Branle-bas de combat en Italie: pourquoi le « yacht de Poutine » risque de filer entre les doigts de la police

Au cœur d’une enquête menée par la police italienne, le superyacht « Scheherazade » se préparerait à reprendre la mer après plus de huit mois d’immobilisation. Il est soupçonné d’appartenir à Vladimir Poutine lui-même, mais sans preuve formelle, impossible de le retenir plus longtemps en Italie.

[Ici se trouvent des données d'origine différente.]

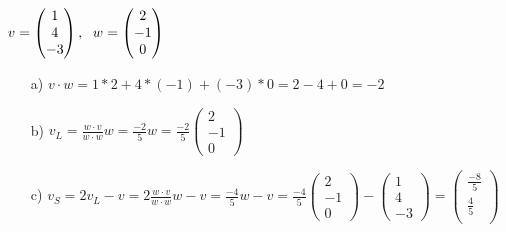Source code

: \subsection{}
\begin{math}
    v
    =\begin{pmatrix}
        1\\
        4\\
        -3
    \end{pmatrix},
    \hspace{6px}
    w
    =\begin{pmatrix}
        2\\
        -1\\
        0
    \end{pmatrix}
\end{math}
\begin{enumerate}
    \item[a)]
        \begin{math}
            v\cdot w
            =1*2+4*(-1)+(-3)*0
            =2-4+0
            =-2
        \end{math}
    \item[b)]
        \begin{math}
            v_{L}
            =\frac{w\cdot v}{w\cdot w}w
            =\frac{-2}{5}w
            =\frac{-2}{5}\begin{pmatrix}
                2\\
                -1\\
                0
            \end{pmatrix}
        \end{math}
    \item[c)]
        \begin{math}
            v_{S}
            =2v_{L}-v
            =2\frac{w\cdot v}{w\cdot w}w-v
            =\frac{-4}{5}w-v
            =\frac{-4}{5}\begin{pmatrix}
                2\\
                -1\\
                0
            \end{pmatrix}-\begin{pmatrix}
                1\\
                4\\
                -3
            \end{pmatrix}
            =\begin{pmatrix}
                \frac{-8}{5}\\
                \frac{4}{5}\\

\end{pmatrix}
\end{math}
\end{enumerate}
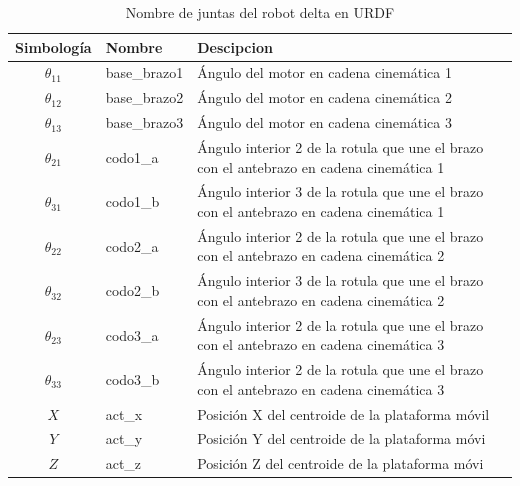         \begingroup
            \renewcommand{\arraystretch}{1.6}
            \begin{table}[H]
                \centering
                \begin{tabular}{c m{2.5cm} m{8cm}}
                   \hline                   
                   \textbf{Simbología}  &  \textbf{Nombre}  & \textbf{Descipcion}    \\\hline \hline 
                   $\theta_{11}$  & base\_brazo1    & Ángulo del motor en cadena cinemática 1                       \\\hline
                   $\theta_{12}$  & base\_brazo2    & Ángulo del motor en cadena cinemática 2                            \\\hline
                   $\theta_{13}$  & base\_brazo3    & Ángulo del motor en cadena cinemática 3                            \\\hline
                   $\theta_{21}$  & codo1\_a    & Ángulo interior 2 de la rotula que une el brazo con el antebrazo en cadena cinemática 1                       \\\hline
                   $\theta_{31}$  & codo1\_b    & Ángulo interior 3 de la rotula que une el brazo con el antebrazo en cadena cinemática 1                       \\\hline
                   $\theta_{22}$  & codo2\_a    & Ángulo interior 2 de la rotula que une el brazo con el antebrazo en cadena cinemática 2                       \\\hline
                   $\theta_{32}$  & codo2\_b    & Ángulo interior 3 de la rotula que une el brazo con el antebrazo en cadena cinemática 2                       \\\hline
                   $\theta_{23}$  & codo3\_a    & Ángulo interior 2 de la rotula que une el brazo con el antebrazo en cadena cinemática 3                       \\\hline
                   $\theta_{33}$  & codo3\_b    & Ángulo interior 2 de la rotula que une el brazo con el antebrazo en cadena cinemática 3                       \\\hline
                   $X$  & act\_x    & Posición X del centroide de la plataforma móvil                       \\\hline
                   $Y$  & act\_y    & Posición Y del centroide de la plataforma móvi                       \\\hline
                   $Z$  & act\_z    & Posición Z del centroide de la plataforma móvi                       \\\hline                  

                \end{tabular}
                \caption{Nombre de juntas del robot delta en URDF}
                \label{tab:cap6_rviz_1}
            \end{table}
        \endgroup

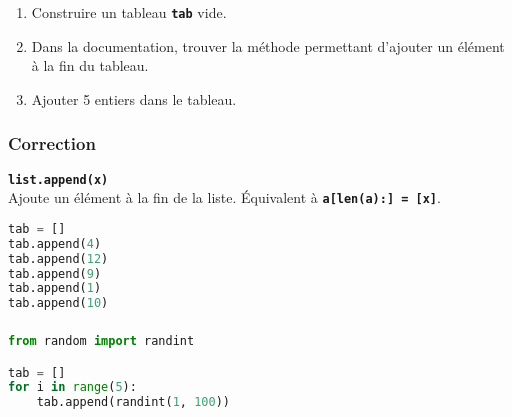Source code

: \documentclass[svgnames,11pt]{beamer}
\begin{document}
\begin{frame}
    \frametitle{}

    \begin{activite}
    \begin{enumerate}
        \item Construire un tableau \textbf{\texttt{tab}} vide.
        \item Dans la documentation, trouver la méthode permettant d'ajouter un élément à la fin du tableau.
        \item Ajouter 5 entiers dans le tableau.
    \end{enumerate}
    \end{activite}

\end{frame}
\begin{frame}[fragile]
    \frametitle{Correction}
    \begin{framed}
        \texttt{\textbf{list.append(x)}}\\
        Ajoute un élément à la fin de la liste. Équivalent à \texttt{\textbf{a[len(a):] = [x]}}.
    \end{framed}

\begin{lstlisting}[language=Python , basicstyle=\ttfamily\small, xleftmargin=2em, xrightmargin=2em]
tab = []
tab.append(4)
tab.append(12)
tab.append(9)
tab.append(1)
tab.append(10)
\end{lstlisting}

\end{frame}
\begin{frame}[fragile]
    \frametitle{}

    \begin{center}
\begin{lstlisting}[language=Python , basicstyle=\ttfamily\small, xleftmargin=2em, xrightmargin=2em]
from random import randint

tab = []
for i in range(5):
    tab.append(randint(1, 100))
\end{lstlisting}
\label{CODE}
\end{center}    

\end{frame}
\end{document}
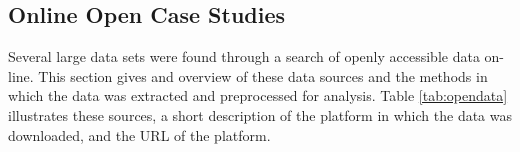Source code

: \subsection{Online Open Case Studies}

Several large data sets were found through a search of openly accessible data on-line. This section gives and overview of these data sources and the methods in which the data was extracted and preprocessed for analysis. Table \ref{tab:opendata} illustrates these sources, a short description of the platform in which the data was downloaded, and the URL of the platform.

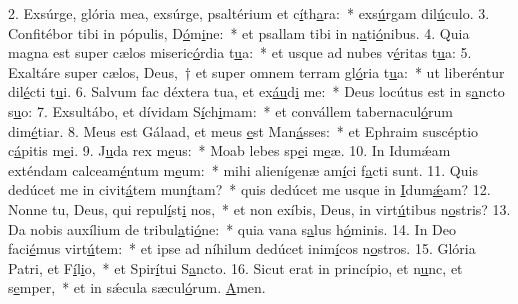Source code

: 2. Exsúrge, glória mea, exsúrge, psaltérium et c\uline{í}th\uline{a}ra:~* exs\uline{ú}rgam dil\uline{ú}culo.
3. Confitébor tibi in pópulis, D\uline{ó}m\uline{i}ne:~* et psallam tibi in n\uline{a}ti\uline{ó}nibus.
4. Quia magna est super cælos miseric\uline{ó}rdia t\uline{u}a:~* et usque ad nubes v\uline{é}ritas t\uline{u}a:
5. Exaltáre super cælos, Deus,~† et super omnem terram gl\uline{ó}ria t\uline{u}a:~* ut liberéntur dil\uline{é}cti t\uline{u}i.
6. Salvum fac déxtera tua, et ex\uline{áu}d\uline{i} me:~* Deus locútus est in s\uline{a}ncto s\uline{u}o:
7. Exsultábo, et dívidam S\uline{í}ch\uline{i}mam:~* et convállem tabernacul\uline{ó}rum dim\uline{é}tiar.
8. Meus est Gálaad, et meus \uline{e}st Man\uline{á}sses:~* et Ephraim suscéptio c\uline{á}pitis m\uline{e}i.
9. J\uline{u}da rex m\uline{e}us:~* Moab lebes sp\uline{e}i m\uline{e}æ.
10. In Idumǽam exténdam calceam\uline{é}ntum m\uline{e}um:~* mihi alienígenæ am\uline{í}ci f\uline{a}cti sunt.
11. Quis dedúcet me in civit\uline{á}tem mun\uline{í}tam?~* quis dedúcet me usque in \uline{I}dum\uline{ǽ}am?
12. Nonne tu, Deus, qui repul\uline{í}st\uline{i} nos,~* et non exíbis, Deus, in virt\uline{ú}tibus n\uline{o}stris?
13. Da nobis auxílium de tribul\uline{a}ti\uline{ó}ne:~* quia vana s\uline{a}lus h\uline{ó}minis.
14. In Deo faci\uline{é}mus virt\uline{ú}tem:~* et ipse ad níhilum dedúcet inim\uline{í}cos n\uline{o}stros.
15. Glória Patri, et F\uline{í}l\uline{i}o,~* et Spir\uline{í}tui S\uline{a}ncto.
16. Sicut erat in princípio, et n\uline{u}nc, et s\uline{e}mper,~* et in sǽcula sæcul\uline{ó}rum. \uline{A}men.
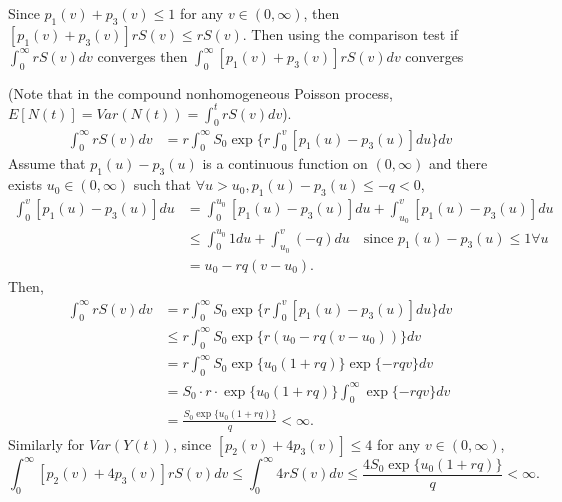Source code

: \documentclass[12pt]{article}
\begin{document}
Since $p_1(v) + p_3(v) \leq 1$ for any $v \in (0, \infty)$, then $[p_1(v)+p_3(v)] r S(v) \leq rS(v)$. Then using the comparison test if $\int_0^\infty r S(v) dv$ converges then $\int_0^\infty [p_1(v)+p_3(v)] r S(v) dv$ converges 

(Note that in the compound nonhomogeneous Poisson process, $E[N(t)] = Var(N(t)) = \int_0^t r S(v) dv$).
\begin{equation}
\begin{split}
\int_0^\infty r S(v) dv & = r \int_0^\infty S_0 \exp \Big\{ r \int_0^v [p_1(u) - p_3(u)] du \Big\} dv
\end{split} 
\end{equation}
Assume that $p_1(u) - p_3(u)$ is a continuous function on $(0, \infty)$ and there exists $u_0 \in (0, \infty)$ such that $\forall u>u_0, p_1(u) - p_3(u) \leq -q < 0$,
\begin{equation}
\begin{split}
\int_0^v [p_1(u) - p_3(u)] du  &= \int_0^{u_0}  [p_1(u) - p_3(u)] du  + \int_{u_0}^{v}  [p_1(u) - p_3(u)] du  \\
& \leq  \int_0^{u_0}  1 du + \int_{u_0}^{v} (-q) du  \quad \text{since $p_1(u)-p_3(u) \leq 1 \forall u$} \\
& = u_0 - rq(v-u_0).
\end{split}
\end{equation}
Then,
\begin{equation}
\begin{split}
\int_0^\infty r S(v) dv & = r \int_0^\infty S_0 \exp \Big\{ r \int_0^v [p_1(u) - p_3(u)] du \Big\} dv \\
& \leq r \int_0^\infty S_0 \exp \{r ( u_0 - rq(v-u_0))\} dv \\
& = r \int_0^\infty S_0 \exp\{u_0 (1+rq)\} \exp\{-rqv\}dv \\
& = S_0 \cdot r \cdot \exp\{u_0 (1+rq)\} \int_0^\infty\exp\{-rqv\}dv \\
& = \frac{S_0 \exp\{u_0 (1+rq)\}}{q} < \infty.
\end{split}
\end{equation}
Similarly for $Var(Y(t))$, since $[p_2(v) + 4p_3(v)] \leq 4$ for any $v \in (0, \infty)$, 
$$ \int_0^\infty [p_2(v) + 4p_3(v)] r S(v) dv \leq \int_0^\infty 4 r S(v) dv  \leq \frac{4 S_0 \exp\{u_0 (1+rq)\}}{q} < \infty.$$
\end{document}
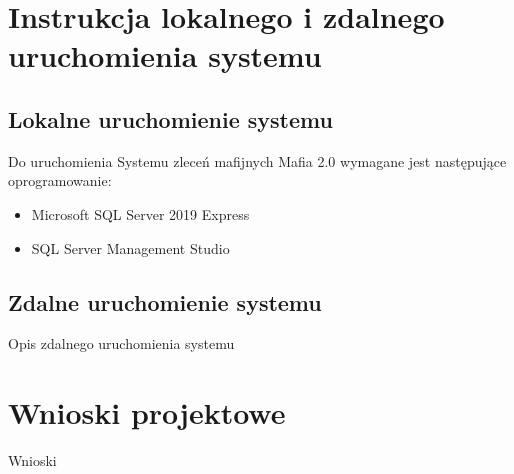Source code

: \documentclass[12pt,a4paper]{article}
\begin{document}
	\section{Instrukcja lokalnego i zdalnego uruchomienia systemu}
		\subsection{Lokalne uruchomienie systemu}
			Do uruchomienia Systemu zleceń mafijnych Mafia 2.0 wymagane jest następujące oprogramowanie:
			\begin{itemize}
				\item Microsoft SQL Server 2019 Express
				\item SQL Server Management Studio
			\end{itemize}
		\subsection{Zdalne uruchomienie systemu}
			Opis zdalnego uruchomienia systemu
	
	\section{Wnioski projektowe}
		Wnioski
\end{document}
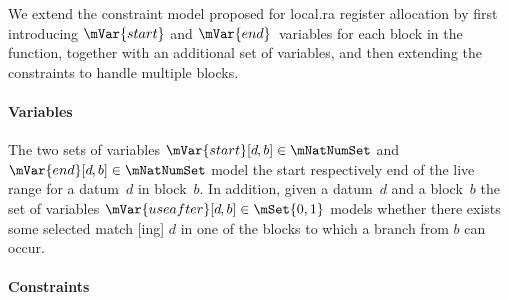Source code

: We extend the \gls{constraint model} proposed for \gls{local.ra} \gls{register
  allocation} by first introducing $\mVar{start}$ and
$\mVar{end}$~\glspl{variable} for each \gls{block} in the \gls{function},
together with an additional set of \glspl{variable}, and then extending the
\glspl{constraint} to handle multiple \glspl{block}.


\paragraph{Variables}

The two sets of \glspl{variable} \mbox{$\mVar{start}[d \hspace{-.8pt}, b] \in
  \mNatNumSet$} and \mbox{$\mVar{end}[d \hspace{-.8pt}, b] \in \mNatNumSet$}
model the start respectively end of the \gls{live range} for a \gls{datum}~$d$
in \gls{block}~$b$\hspace{-.8pt}.
%
In addition, given a \gls{datum}~$d$ and a \gls{block}~$b$ the set of
\glspl{variable} \mbox{$\mVar{useafter}[d \hspace{-.8pt}, b] \in \mSet{0, 1}$}
models whether there exists some selected \gls{match} [ing] $d$
in one of the \glspl{block} to which a branch from $b$ can occur.


\paragraph{Constraints}

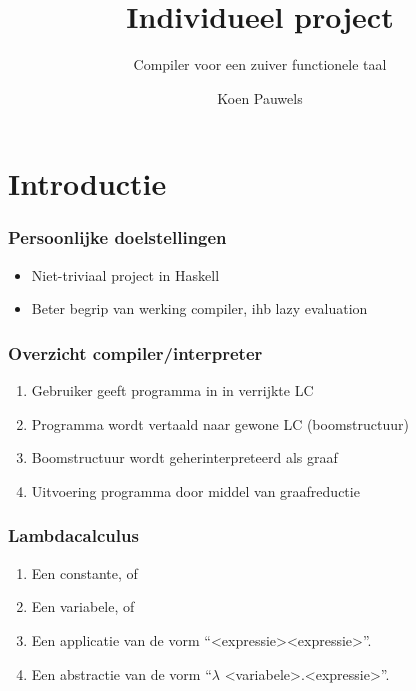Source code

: \documentclass{beamer}
\begin{document}
\lstset{language=Haskell}
\title{Individueel project}
\subtitle{Compiler voor een zuiver functionele taal}
\author{Koen Pauwels}
\maketitle

\section{Introductie}

\begin{frame}
  \frametitle{Persoonlijke doelstellingen}
  \begin{itemize}
  \item Niet-triviaal project in Haskell
  \item Beter begrip van werking compiler, ihb lazy evaluation
  \end{itemize}
\end{frame}

\begin{frame}
  \frametitle{Overzicht compiler/interpreter}
  \begin{enumerate}
  \item Gebruiker geeft programma in in verrijkte LC
  \item Programma wordt vertaald naar gewone LC (boomstructuur)
  \item Boomstructuur wordt geherinterpreteerd als graaf
  \item Uitvoering programma door middel van graafreductie
  \end{enumerate}
\end{frame}

\begin{frame}
  \frametitle{Lambdacalculus}
  \begin{enumerate}
  \item Een constante, of
  \item Een variabele, of
  \item Een applicatie van de vorm ``\textless expressie\textgreater \textless expressie\textgreater''.
  \item Een abstractie van de vorm ``$\lambda$ \textless variabele\textgreater .\textless expressie\textgreater''.
  \end{enumerate}
\end{frame}
\end{document}
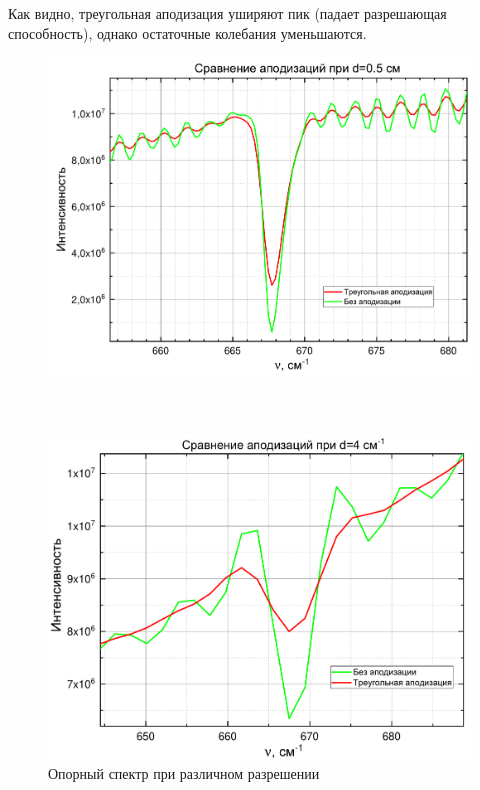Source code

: Как видно, треугольная аподизация уширяют пик (падает разрешающая способность), однако остаточные колебания уменьшаются.

\begin{figure}[H]
	\centering
	\begin{minipage}[h!]{0.9\linewidth}
		\centering
		\includegraphics[width=1\linewidth]{data/apodiz_comparation_0_5}
	\end{minipage}\\
	\begin{minipage}[h!]{0.9\linewidth}
		\centering
		\includegraphics[width=1\linewidth]{data/apodiz_comparation_4}
	\end{minipage}
	\caption{Опорный спектр при различном разрешении}
	\label{apotis}
\end{figure}

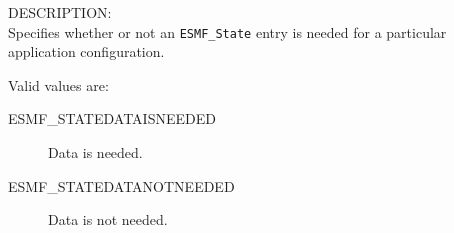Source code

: {\sf DESCRIPTION:\\}
Specifies whether or not an {\tt ESMF\_State} entry is needed for a 
particular application configuration.

Valid values are:
\begin{description}
   \item [ESMF\_STATEDATAISNEEDED] 
         Data is needed.
   \item [ESMF\_STATEDATANOTNEEDED]
         Data is not needed.
\end{description}






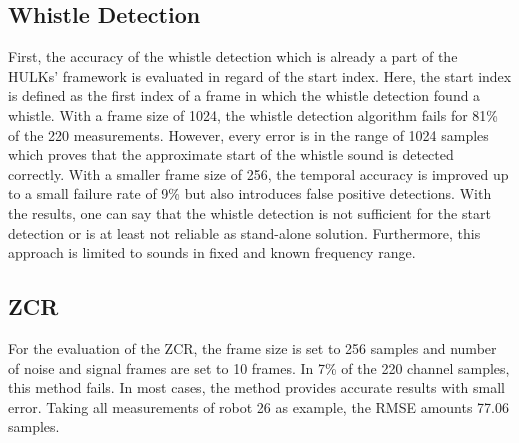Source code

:\subsection{Whistle Detection}
\label{subsec:04_whistleDetection}

First, the accuracy of the whistle detection which is already a part of the HULKs' framework
is evaluated in regard of the start index.
Here, the start index is defined as the first index of a frame in which the whistle detection
found a whistle.
With a frame size of 1024, the whistle detection algorithm fails for 81\si{\percent}
of the 220 measurements.
However, every error is in the range of 1024 samples which proves that the
approximate start of the whistle sound is detected correctly.
With a smaller frame size of 256, the temporal accuracy is improved up to a small
failure rate of 9\si{\percent} but also introduces false positive detections.
With the results, one can say that the whistle detection is not sufficient
for the start detection or is at least not reliable as stand-alone solution.
Furthermore, this approach is limited to sounds in fixed and known frequency range.


\subsection{ZCR}
\label{subsec:04_zcr}

For the evaluation of the \ac{ZCR},
the frame size is set to 256 samples and number of noise and signal frames
are set to 10 frames.
In 7\si{\percent} of the 220 channel samples, this method fails.
In most cases, the method provides accurate results with
small error. Taking all measurements of robot 26 as example, the \ac{RMSE}
amounts 77.06 samples.

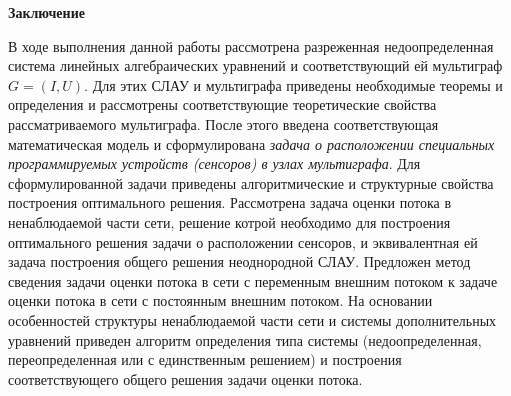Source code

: \documentclass[14pt]{extarticle}%
\begin{document}


\newpage
\begin{center}
    \textbf{Заключение}
\end{center}

В ходе выполнения данной работы рассмотрена разреженная недоопределенная система линейных алгебраических уравнений и соответствующий ей мультиграф $G=(I, U)$. Для этих СЛАУ и мультиграфа приведены необходимые теоремы и определения и рассмотрены соответствующие теоретические свойства рассматриваемого мультиграфа. После этого введена соответствующая математическая модель и сформулирована {\it задача о расположении специальных программируемых устройств (сенсоров) в узлах мультиграфа}. Для сформулированной задачи приведены алгоритмические и структурные свойства построения оптимального решения. Рассмотрена задача оценки потока в ненаблюдаемой части сети, решение котрой необходимо для построения оптимального решения задачи о расположении сенсоров, и эквивалентная ей задача построения общего решения неоднородной СЛАУ. Предложен метод сведения задачи оценки потока в сети с переменным внешним потоком к задаче оценки потока в сети с постоянным внешним потоком. На основании особенностей структуры ненаблюдаемой части сети и системы дополнительных уравнений приведен алгоритм определения типа системы (недоопределенная, переопределенная или с единственным решением) и построения соответствующего общего решения задачи оценки потока.
\end{document}
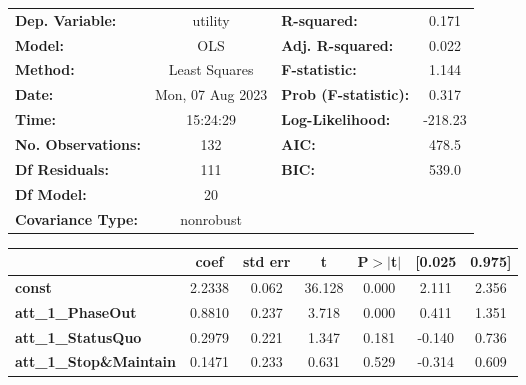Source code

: \begin{center}
\begin{tabular}{lclc}
\toprule
\textbf{Dep. Variable:}                             &     utility      & \textbf{  R-squared:         } &     0.171   \\
\textbf{Model:}                                     &       OLS        & \textbf{  Adj. R-squared:    } &     0.022   \\
\textbf{Method:}                                    &  Least Squares   & \textbf{  F-statistic:       } &     1.144   \\
\textbf{Date:}                                      & Mon, 07 Aug 2023 & \textbf{  Prob (F-statistic):} &    0.317    \\
\textbf{Time:}                                      &     15:24:29     & \textbf{  Log-Likelihood:    } &   -218.23   \\
\textbf{No. Observations:}                          &         132      & \textbf{  AIC:               } &     478.5   \\
\textbf{Df Residuals:}                              &         111      & \textbf{  BIC:               } &     539.0   \\
\textbf{Df Model:}                                  &          20      & \textbf{                     } &             \\
\textbf{Covariance Type:}                           &    nonrobust     & \textbf{                     } &             \\
\bottomrule
\end{tabular}
\begin{tabular}{lcccccc}
                                                    & \textbf{coef} & \textbf{std err} & \textbf{t} & \textbf{P$> |$t$|$} & \textbf{[0.025} & \textbf{0.975]}  \\
\midrule
\textbf{const}                                      &       2.2338  &        0.062     &    36.128  &         0.000        &        2.111    &        2.356     \\
\textbf{att\_1\_PhaseOut}                           &       0.8810  &        0.237     &     3.718  &         0.000        &        0.411    &        1.351     \\
\textbf{att\_1\_StatusQuo}                          &       0.2979  &        0.221     &     1.347  &         0.181        &       -0.140    &        0.736     \\
\textbf{att\_1\_Stop\&Maintain}                     &       0.1471  &        0.233     &     0.631  &         0.529        &       -0.314    &        0.609     \\

\end{tabular}
\end{center}
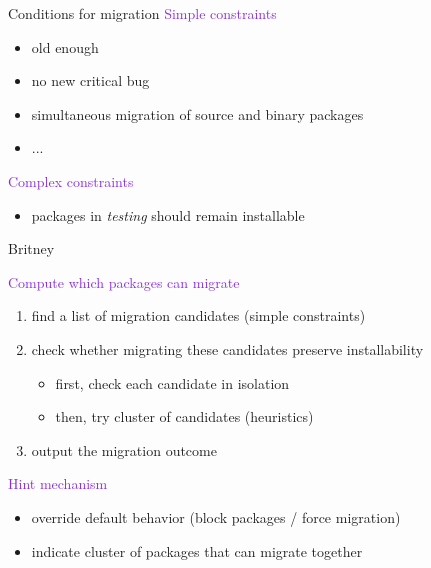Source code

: \documentclass[xcolor={dvipsnames}]{beamer}
\newcommand{\EEE}[1]{\textcolor{BlueViolet}{#1}}
\begin{document}
\begin{frame}{Conditions for migration}
\EEE{Simple constraints} %
\begin{itemize}
\item old enough
\item no new critical bug
\item simultaneous migration of source and binary packages
\item ...
\end{itemize}

\vspace{1em}

\EEE{Complex constraints}
\begin{itemize}
\item packages in \textit{testing} should remain installable
\end{itemize}
\end{frame}

\begin{frame}{Britney}

\EEE{Compute which packages can migrate}
\begin{enumerate}
\item find a list of migration candidates (simple constraints)
\item check whether migrating these candidates preserve installability
\begin{itemize}
\item first, check each candidate in isolation
\item then, try cluster of candidates (heuristics)
\end{itemize}
\item output the migration outcome
\end{enumerate}

\vspace{1cm}

\EEE{Hint mechanism}
\begin{itemize}
\item override default behavior (block packages / force migration)
\item indicate cluster of packages that can migrate together
\end{itemize}
\end{frame}
\end{document}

Long de 140 mètres, le Scheherazade fait partie des plus grands et des plus luxueux yachts du monde. Et aussi l’un des (si ce n’est LE) plus mystérieux dans sa catégorie: son propriétaire est inconnu. Depuis le mois de septembre de l’an dernier, il est amarré au chantier naval de Marina di Carrara, en Toscane.

Depuis son arrivée en Italie, les rumeurs vont bon train. Certains ont entendu parler russe à bord, et ils ne se sont pas trompés. De l’aveu de son capitaine (Guy Bennett-Pearce, britannique), environ 70% du Scheherazade est russe. En outre, lors des deux derniers étés, le superyacht a navigué vers Sotchi. D’aucuns en concluent que son propriétaire vient lui aussi de Russie.

D’après des militants proches d’Alexei Navalny, c’est le président russe lui-même qui en est le propriétaire. À Marina di Carrara, les habitants en sont eux aussi convaincus: ils surnomment le Scheherazade « le yacht de Poutine ». Mais son capitaine le nie farouchement, assurant ne l’avoir jamais rencontré ni même vu. En revanche, Guy Bennett-Pearce n’exclut la possibilité que le propriétaire soit russe, mais il refuse d’en donner l’identité car il dit être soumis à un « accord de non-divulgation étanche » que lui et l’équipage du navire auraient été tenus de signer.

Une enquête « très complexe »

Début mars, la police financière de Marina di Carrara a ouvert une enquête au sujet du Scheherazade. Si la rumeur qui le prête à Poutine semble folle, les autorités veulent tout de même la vérifier. Et si ce n’est pas le président russe lui-même qui en est le propriétaire, cela pourrait être un autre oligarque sanctionné par l’Union européenne vis-à-vis de la guerre en Ukraine. Auquel cas la police italienne devrait le saisir.

Deux mois plus tard, le mystère n’a toujours pas été résolu. Une source de la police financière a déclaré que l’enquête était « très complexe » en raison d’un réseau de sociétés qui dissimuleraient le véritable propriétaire du superyacht, rapporte le Guardian.

Or, le temps presse. Remis en état dans le chantier naval toscan depuis septembre, le Scheherazade devait normalement reprendre la mer en 2023. Ce qui laissait encore de nombreux mois aux policiers italiens pour terminer leur enquête. Mais d’après le New York Times, le navire a été sorti de la cale sèche et mis à l’eau ce mardi. Ce qui annonce, a priori, un départ imminent.

Voilà les enquêteurs lancés dans une course contre la montre. Tant qu’ils n’ont pas pu déterminer l’identité de son propriétaire, le Scheherazade est libre de quitter l’Italie comme bon lui semble. Et de possiblement revenir en Russie (ou dans un autre pays plus sûr), où il sera évidemment hors d’atteinte.

Notons enfin que d’après une enquête du journal italien La Stampa, le superyacht appartiendrait à un certain Eduard Khudainatov, ami de Poutine. Ancien président de la société pétrolière étatique russe Rosneft. Un oligarque qui, lui, ne figure pas sur la liste des sanctions occidentales.